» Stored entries
=-=-=

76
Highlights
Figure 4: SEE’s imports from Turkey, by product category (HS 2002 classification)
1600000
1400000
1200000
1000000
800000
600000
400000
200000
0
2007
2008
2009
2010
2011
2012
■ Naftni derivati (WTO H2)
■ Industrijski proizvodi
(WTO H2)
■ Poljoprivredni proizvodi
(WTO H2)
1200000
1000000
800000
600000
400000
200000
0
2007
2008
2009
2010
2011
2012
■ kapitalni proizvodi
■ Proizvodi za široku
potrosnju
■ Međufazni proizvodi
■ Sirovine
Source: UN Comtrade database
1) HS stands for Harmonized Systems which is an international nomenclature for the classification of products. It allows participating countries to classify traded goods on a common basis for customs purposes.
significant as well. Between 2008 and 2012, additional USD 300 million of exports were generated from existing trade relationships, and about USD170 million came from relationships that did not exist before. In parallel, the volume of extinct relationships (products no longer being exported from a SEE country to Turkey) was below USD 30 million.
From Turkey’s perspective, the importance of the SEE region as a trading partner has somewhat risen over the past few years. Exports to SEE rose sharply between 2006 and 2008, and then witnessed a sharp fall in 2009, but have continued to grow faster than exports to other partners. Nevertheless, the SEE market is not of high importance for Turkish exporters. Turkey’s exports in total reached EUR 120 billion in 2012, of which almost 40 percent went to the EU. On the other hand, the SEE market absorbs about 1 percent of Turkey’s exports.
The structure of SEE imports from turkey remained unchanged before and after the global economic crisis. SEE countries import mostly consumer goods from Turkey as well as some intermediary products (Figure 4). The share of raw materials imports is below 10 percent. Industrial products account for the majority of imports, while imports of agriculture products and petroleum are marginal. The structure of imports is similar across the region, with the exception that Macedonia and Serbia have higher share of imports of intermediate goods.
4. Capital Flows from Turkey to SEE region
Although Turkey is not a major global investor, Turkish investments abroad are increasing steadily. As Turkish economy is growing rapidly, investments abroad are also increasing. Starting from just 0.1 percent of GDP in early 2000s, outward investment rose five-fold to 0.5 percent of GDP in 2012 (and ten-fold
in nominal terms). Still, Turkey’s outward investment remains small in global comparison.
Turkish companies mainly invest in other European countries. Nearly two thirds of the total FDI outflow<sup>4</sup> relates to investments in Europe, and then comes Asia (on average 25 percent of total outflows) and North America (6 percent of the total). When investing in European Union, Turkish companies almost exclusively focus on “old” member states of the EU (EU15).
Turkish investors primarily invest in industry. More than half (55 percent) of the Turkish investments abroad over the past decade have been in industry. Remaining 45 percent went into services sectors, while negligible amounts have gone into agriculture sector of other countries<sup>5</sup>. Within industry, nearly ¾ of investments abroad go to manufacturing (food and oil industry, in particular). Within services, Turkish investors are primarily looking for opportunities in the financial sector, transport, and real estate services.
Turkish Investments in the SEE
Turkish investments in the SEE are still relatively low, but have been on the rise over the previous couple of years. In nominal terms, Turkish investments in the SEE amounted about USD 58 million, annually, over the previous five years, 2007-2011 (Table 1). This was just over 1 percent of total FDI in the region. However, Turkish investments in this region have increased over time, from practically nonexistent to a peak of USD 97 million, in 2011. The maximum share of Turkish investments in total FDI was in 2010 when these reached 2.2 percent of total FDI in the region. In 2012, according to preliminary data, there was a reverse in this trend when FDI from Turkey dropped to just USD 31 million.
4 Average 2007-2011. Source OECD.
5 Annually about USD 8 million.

=-=-=

» WHAT IS BEING ASKED
Each line of the records above should be copied exactly.

» ANSWER SECTION
76
Highlights
Figure 4: SEE’s imports from Turkey, by product category (HS 2002 classification)
1600000
1400000
1200000
1000000
800000
600000
400000
200000
0
2007
2008
2009
2010
2011
2012
■ Naftni derivati (WTO H2)
■ Industrijski proizvodi
(WTO H2)
■ Poljoprivredni proizvodi
(WTO H2)
1200000
1000000
800000
600000
400000
200000
0
2007
2008
2009
2010
2011
2012
■ kapitalni proizvodi
■ Proizvodi za široku
potrosnju
■ Međufazni proizvodi
■ Sirovine
Source: UN Comtrade database
1) HS stands for Harmonized Systems which is an international nomenclature for the classification of products. It allows participating countries to classify traded goods on a common basis for customs purposes.
significant as well. Between 2008 and 2012, additional USD 300 million of exports were generated from existing trade relationships, and about USD170 million came from relationships that did not exist before. In parallel, the volume of extinct relationships (products no longer being exported from a SEE country to Turkey) was below USD 30 million.
From Turkey’s perspective, the importance of the SEE region as a trading partner has somewhat risen over the past few years. Exports to SEE rose sharply between 2006 and 2008, and then witnessed a sharp fall in 2009, but have continued to grow faster than exports to other partners. Nevertheless, the SEE market is not of high importance for Turkish exporters. Turkey’s exports in total reached EUR 120 billion in 2012, of which almost 40 percent went to the EU. On the other hand, the SEE market absorbs about 1 percent of Turkey’s exports.
The structure of SEE imports from turkey remained unchanged before and after the global economic crisis. SEE countries import mostly consumer goods from Turkey as well as some intermediary products (Figure 4). The share of raw materials imports is below 10 percent. Industrial products account for the majority of imports, while imports of agriculture products and petroleum are marginal. The structure of imports is similar across the region, with the exception that Macedonia and Serbia have higher share of imports of intermediate goods.
4. Capital Flows from Turkey to SEE region
Although Turkey is not a major global investor, Turkish investments abroad are increasing steadily. As Turkish economy is growing rapidly, investments abroad are also increasing. Starting from just 0.1 percent of GDP in early 2000s, outward investment rose five-fold to 0.5 percent of GDP in 2012 (and ten-fold
in nominal terms). Still, Turkey’s outward investment remains small in global comparison.
Turkish companies mainly invest in other European countries. Nearly two thirds of the total FDI outflow<sup>4</sup> relates to investments in Europe, and then comes Asia (on average 25 percent of total outflows) and North America (6 percent of the total). When investing in European Union, Turkish companies almost exclusively focus on “old” member states of the EU (EU15).
Turkish investors primarily invest in industry. More than half (55 percent) of the Turkish investments abroad over the past decade have been in industry. Remaining 45 percent went into services sectors, while negligible amounts have gone into agriculture sector of other countries<sup>5</sup>. Within industry, nearly ¾ of investments abroad go to manufacturing (food and oil industry, in particular). Within services, Turkish investors are primarily looking for opportunities in the financial sector, transport, and real estate services.
Turkish Investments in the SEE
Turkish investments in the SEE are still relatively low, but have been on the rise over the previous couple of years. In nominal terms, Turkish investments in the SEE amounted about USD 58 million, annually, over the previous five years, 2007-2011 (Table 1). This was just over 1 percent of total FDI in the region. However, Turkish investments in this region have increased over time, from practically nonexistent to a peak of USD 97 million, in 2011. The maximum share of Turkish investments in total FDI was in 2010 when these reached 2.2 percent of total FDI in the region. In 2012, according to preliminary data, there was a reverse in this trend when FDI from Turkey dropped to just USD 31 million.
4 Average 2007-2011. Source OECD.
5 Annually about USD 8 million.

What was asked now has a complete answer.